The motivations of this twofold “no” are more profound than one would think from the reasons offered. They presuppose the idea that only the radical Enlightenment culture, which has reached its full development in our time, could be constitutive for European identity. Next to this culture, then, different religious cultures can coexist with their respective rights, on the condition and to the degree in which they respect the criteria of the Enlightenment culture, and are subordinated to it.

One more excerpt:

At the time of the Enlightenment there was an attempt to understand and define the essential moral norms, saying that they would be valid “etsi Deus non daretur,” even in the case that God did not exist. In the opposition of the confessions and in the pending crisis of the image of God, an attempt was made to keep the essential values of morality outside the contradictions and to seek for them an evidence that would render them independent of the many divisions and uncertainties of the different philosophies and confessions. In this way, they wanted to ensure the basis of coexistence and, in general, the foundations of humanity. At that time, it was thought to be possible, as the great deep convictions created by Christianity to a large extent remained. But this is no longer the case.

The search for such a reassuring certainty, which could remain uncontested beyond all differences, failed. Not even the truly grandiose effort of Kant was able to create the necessary shared certainty. Kant had denied that God could be known in the realm of pure reason, but at the same time he had represented God, freedom and immortality as postulates of practical reason, without which, coherently, for him no moral behavior was possible.

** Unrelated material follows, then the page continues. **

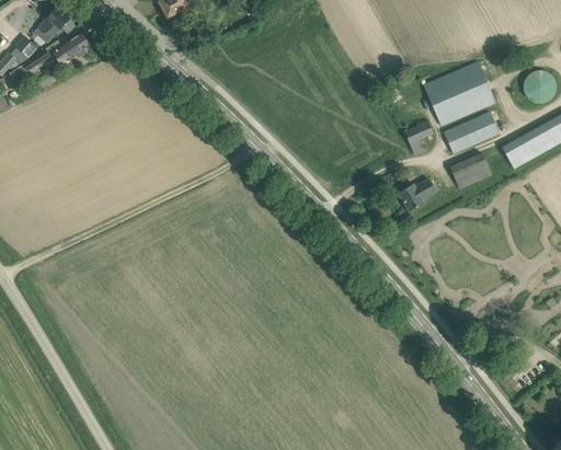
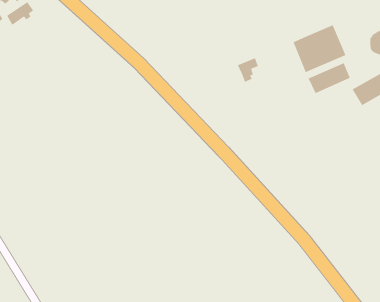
building: [404,122,433,154] -> [237,57,259,83]
building: [451,151,494,187] -> none
building: [398,175,443,211] -> none

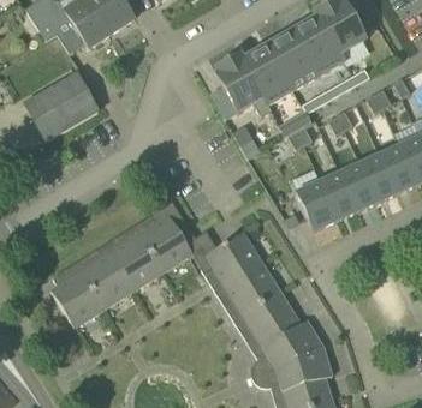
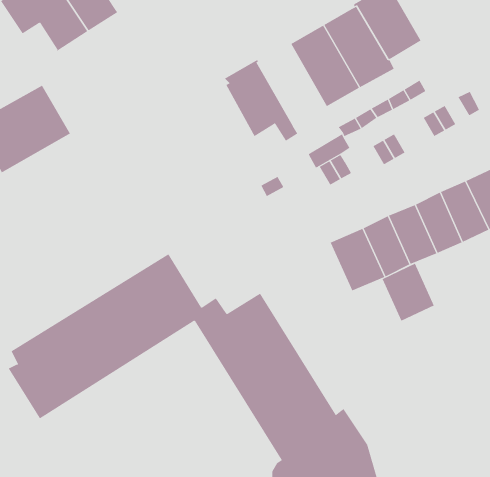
building: [239,42,292,104] -> none
building: none -> [382,263,435,321]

Does not today’s situation of the world make us think perhaps that he might have been right? I would like to express it in a different way: The attempt, carried to the extreme, to manage human affairs disdaining God completely leads us increasingly to the edge of the abyss, to man’s ever greater isolation from reality. We must reverse the axiom of the Enlightenment and say: Even one who does not succeed in finding the way of accepting God, should, nevertheless, seek to live and to direct his life veluti si Deus daretur, as if God existed. This is the advice Pascal gave to his friends who did not believe. In this way, no one is limited in his freedom, but all our affairs find the support and criterion of which they are in urgent need.

The text of the entire lecture is here. 

Poland is now deciding what it means for Poles to be European, and to be Western. From what I have read, I would not wholly sympathize with the Law and Justice Party’s acts and policies. But the protesters who want Poland to march off the post-Christian cliff with the rest of western Europe represent no future at all.